(DATA PROVIDED Opens)

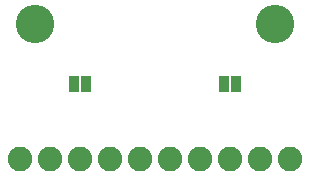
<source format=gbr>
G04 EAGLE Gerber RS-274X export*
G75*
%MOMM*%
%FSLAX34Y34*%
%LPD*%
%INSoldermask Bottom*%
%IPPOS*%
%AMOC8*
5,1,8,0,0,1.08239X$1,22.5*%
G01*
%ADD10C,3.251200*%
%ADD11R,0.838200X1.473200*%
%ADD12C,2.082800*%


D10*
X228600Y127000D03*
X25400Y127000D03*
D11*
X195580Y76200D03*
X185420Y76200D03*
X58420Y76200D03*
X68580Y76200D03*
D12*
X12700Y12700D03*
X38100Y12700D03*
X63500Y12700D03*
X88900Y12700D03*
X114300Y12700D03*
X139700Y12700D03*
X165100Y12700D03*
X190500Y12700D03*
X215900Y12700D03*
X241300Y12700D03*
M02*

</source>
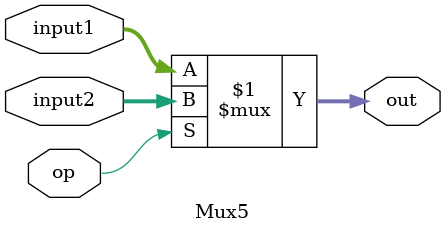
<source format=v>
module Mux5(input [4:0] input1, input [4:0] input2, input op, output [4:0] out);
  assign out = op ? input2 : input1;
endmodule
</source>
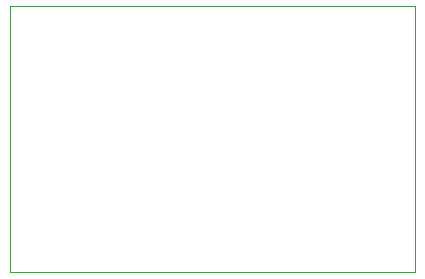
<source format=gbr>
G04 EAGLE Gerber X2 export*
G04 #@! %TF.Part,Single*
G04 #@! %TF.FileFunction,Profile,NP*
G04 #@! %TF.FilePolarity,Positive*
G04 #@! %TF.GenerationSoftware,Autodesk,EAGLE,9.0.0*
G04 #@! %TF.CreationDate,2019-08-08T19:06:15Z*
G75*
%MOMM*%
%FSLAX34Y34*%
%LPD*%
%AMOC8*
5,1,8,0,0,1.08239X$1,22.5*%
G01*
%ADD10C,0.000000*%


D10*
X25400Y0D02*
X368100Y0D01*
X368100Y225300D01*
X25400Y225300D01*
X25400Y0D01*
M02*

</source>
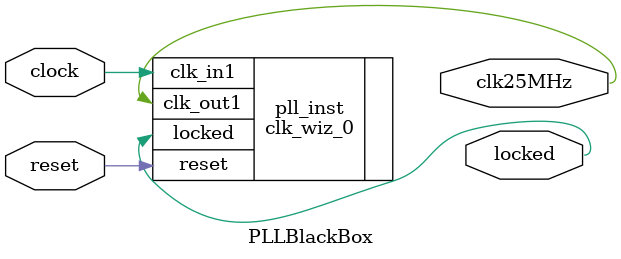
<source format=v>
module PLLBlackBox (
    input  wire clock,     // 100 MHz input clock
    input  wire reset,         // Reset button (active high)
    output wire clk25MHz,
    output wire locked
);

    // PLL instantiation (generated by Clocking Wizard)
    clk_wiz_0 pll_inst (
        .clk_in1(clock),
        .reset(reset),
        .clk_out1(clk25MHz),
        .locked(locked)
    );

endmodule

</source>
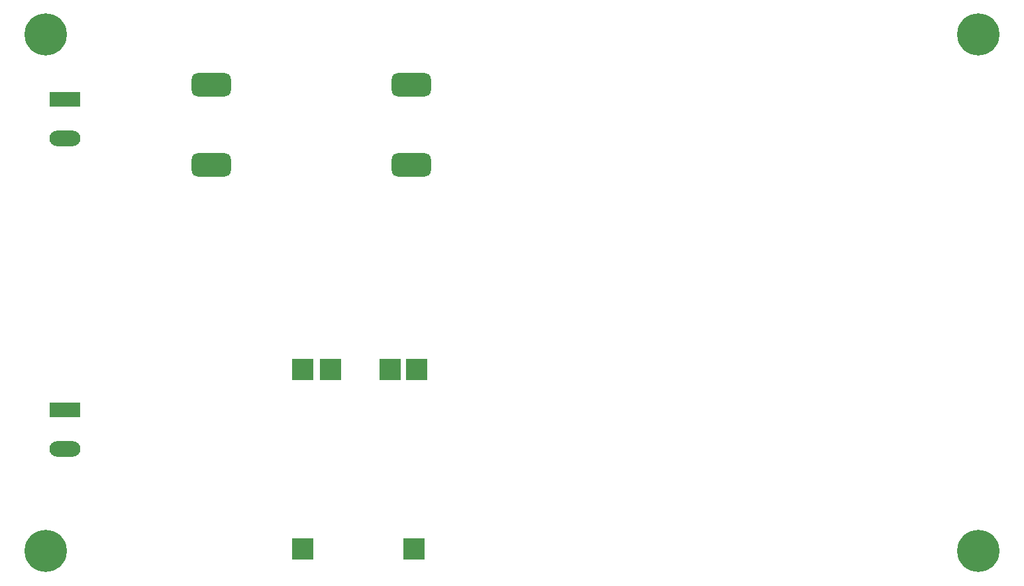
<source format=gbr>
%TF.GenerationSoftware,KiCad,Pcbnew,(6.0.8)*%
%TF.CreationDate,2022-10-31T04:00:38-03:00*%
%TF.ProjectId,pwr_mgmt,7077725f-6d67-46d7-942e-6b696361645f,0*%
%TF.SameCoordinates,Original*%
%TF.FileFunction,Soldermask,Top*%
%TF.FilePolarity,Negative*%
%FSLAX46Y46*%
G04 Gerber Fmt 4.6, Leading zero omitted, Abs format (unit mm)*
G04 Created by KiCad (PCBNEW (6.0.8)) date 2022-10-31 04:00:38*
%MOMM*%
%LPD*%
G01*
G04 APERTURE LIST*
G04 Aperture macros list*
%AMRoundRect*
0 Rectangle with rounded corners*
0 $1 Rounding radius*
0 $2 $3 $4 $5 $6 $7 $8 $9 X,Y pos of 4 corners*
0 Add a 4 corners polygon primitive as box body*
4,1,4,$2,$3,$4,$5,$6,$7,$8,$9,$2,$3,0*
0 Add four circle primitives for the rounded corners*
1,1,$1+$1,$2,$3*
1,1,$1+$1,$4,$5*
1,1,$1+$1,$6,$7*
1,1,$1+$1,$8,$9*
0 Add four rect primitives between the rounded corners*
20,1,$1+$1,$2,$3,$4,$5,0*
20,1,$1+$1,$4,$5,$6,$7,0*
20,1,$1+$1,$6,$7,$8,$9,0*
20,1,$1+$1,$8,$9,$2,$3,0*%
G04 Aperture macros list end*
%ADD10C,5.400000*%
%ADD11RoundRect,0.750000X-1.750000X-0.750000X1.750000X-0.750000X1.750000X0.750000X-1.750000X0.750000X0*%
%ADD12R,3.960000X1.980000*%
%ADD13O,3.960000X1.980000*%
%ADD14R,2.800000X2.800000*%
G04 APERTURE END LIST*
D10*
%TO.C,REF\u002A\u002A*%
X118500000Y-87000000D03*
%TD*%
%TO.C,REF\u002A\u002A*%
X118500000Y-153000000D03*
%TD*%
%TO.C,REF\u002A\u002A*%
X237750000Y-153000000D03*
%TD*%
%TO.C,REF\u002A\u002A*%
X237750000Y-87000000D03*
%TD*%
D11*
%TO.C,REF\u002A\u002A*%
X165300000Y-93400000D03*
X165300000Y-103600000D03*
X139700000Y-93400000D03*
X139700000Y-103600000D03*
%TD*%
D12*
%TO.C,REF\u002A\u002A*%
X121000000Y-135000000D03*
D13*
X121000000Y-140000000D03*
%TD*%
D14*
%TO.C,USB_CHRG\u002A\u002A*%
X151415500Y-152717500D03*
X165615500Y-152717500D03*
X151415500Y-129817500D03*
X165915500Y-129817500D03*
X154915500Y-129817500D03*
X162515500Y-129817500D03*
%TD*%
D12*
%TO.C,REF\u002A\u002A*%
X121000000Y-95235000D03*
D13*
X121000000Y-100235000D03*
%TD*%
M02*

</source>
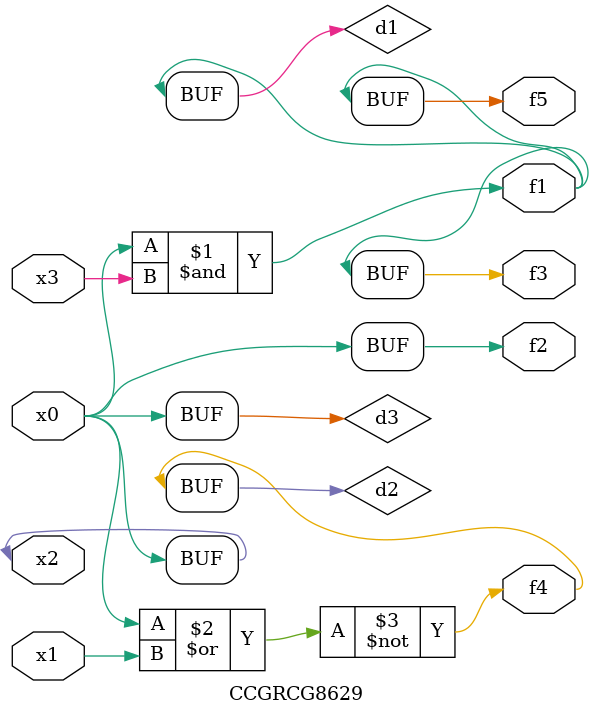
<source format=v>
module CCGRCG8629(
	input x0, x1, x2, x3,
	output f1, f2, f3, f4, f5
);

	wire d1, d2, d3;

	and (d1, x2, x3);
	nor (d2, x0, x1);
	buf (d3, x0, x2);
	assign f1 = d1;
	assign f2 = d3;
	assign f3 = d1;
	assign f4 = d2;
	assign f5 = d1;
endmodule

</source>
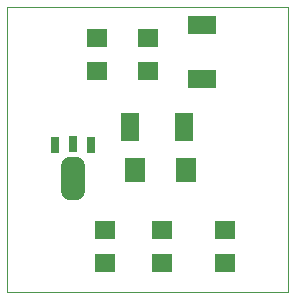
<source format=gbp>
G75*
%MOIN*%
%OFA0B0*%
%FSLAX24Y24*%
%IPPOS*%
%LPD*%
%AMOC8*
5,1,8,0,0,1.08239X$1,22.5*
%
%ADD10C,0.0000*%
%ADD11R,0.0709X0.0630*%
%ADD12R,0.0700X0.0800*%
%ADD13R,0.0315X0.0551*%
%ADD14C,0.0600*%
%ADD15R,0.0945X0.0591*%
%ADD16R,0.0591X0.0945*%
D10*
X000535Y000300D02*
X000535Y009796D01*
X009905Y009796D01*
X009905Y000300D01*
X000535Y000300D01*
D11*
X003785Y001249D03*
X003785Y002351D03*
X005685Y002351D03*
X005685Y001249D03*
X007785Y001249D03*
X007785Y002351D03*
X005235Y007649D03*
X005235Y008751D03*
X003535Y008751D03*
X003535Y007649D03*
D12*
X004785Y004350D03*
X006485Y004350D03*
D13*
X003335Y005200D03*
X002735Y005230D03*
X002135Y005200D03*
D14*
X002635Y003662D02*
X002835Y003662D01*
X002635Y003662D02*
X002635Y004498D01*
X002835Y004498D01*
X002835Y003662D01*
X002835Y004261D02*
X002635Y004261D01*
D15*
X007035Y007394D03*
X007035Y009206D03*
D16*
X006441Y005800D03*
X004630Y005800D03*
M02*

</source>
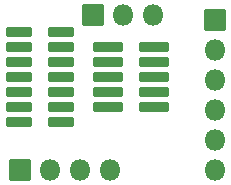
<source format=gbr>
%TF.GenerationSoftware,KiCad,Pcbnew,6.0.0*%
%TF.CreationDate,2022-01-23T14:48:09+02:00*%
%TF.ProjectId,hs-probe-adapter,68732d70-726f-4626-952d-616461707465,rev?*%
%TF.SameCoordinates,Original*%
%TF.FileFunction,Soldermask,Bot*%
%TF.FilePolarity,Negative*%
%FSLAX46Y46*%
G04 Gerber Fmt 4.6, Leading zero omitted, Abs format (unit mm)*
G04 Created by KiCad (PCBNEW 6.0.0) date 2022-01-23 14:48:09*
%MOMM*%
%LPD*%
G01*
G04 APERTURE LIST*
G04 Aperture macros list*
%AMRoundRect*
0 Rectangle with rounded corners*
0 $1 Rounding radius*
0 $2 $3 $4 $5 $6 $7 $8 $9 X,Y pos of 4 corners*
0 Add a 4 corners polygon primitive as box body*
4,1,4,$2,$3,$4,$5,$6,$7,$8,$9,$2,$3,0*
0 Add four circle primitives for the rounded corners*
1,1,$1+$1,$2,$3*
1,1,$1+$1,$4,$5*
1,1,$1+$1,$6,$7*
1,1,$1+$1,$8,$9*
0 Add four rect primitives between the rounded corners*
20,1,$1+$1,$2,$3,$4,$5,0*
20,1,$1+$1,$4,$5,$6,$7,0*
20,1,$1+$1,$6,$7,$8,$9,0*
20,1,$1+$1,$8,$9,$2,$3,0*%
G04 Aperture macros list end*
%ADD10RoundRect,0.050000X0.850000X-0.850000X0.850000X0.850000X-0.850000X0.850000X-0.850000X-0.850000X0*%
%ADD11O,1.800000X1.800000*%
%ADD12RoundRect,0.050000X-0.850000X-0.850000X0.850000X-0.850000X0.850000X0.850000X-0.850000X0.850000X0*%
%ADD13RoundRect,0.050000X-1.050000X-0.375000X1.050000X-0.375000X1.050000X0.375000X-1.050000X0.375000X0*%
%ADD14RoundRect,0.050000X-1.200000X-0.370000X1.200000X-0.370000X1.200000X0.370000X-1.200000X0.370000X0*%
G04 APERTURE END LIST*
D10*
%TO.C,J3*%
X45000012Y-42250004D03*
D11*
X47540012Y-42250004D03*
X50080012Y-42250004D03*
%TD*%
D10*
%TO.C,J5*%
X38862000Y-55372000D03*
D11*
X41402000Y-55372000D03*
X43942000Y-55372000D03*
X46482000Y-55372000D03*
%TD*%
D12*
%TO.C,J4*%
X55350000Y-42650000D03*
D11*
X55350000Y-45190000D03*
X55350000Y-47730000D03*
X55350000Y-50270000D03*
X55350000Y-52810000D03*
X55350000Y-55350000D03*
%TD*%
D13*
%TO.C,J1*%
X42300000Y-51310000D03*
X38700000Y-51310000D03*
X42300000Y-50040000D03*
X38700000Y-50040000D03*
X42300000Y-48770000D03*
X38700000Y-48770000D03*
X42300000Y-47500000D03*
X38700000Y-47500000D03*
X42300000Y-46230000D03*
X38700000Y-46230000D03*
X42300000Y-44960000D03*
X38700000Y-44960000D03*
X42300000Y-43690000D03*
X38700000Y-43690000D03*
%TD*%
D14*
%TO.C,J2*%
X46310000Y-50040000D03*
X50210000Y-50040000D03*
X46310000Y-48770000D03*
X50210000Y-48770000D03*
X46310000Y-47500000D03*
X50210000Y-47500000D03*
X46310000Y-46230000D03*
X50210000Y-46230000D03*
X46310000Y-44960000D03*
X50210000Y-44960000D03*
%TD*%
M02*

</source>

(DATA PROVIDED Closes)

→ EXERCISE INSTRUCTIONS
Search the material above for the word "assign", then copy out each line that has it.

→ OUTPUT FOR THIS EXERCISE
  assign out = op ? input2 : input1;
	assign f1 = d1;
	assign f2 = d3;
	assign f3 = d1;
	assign f4 = d2;
	assign f5 = d1;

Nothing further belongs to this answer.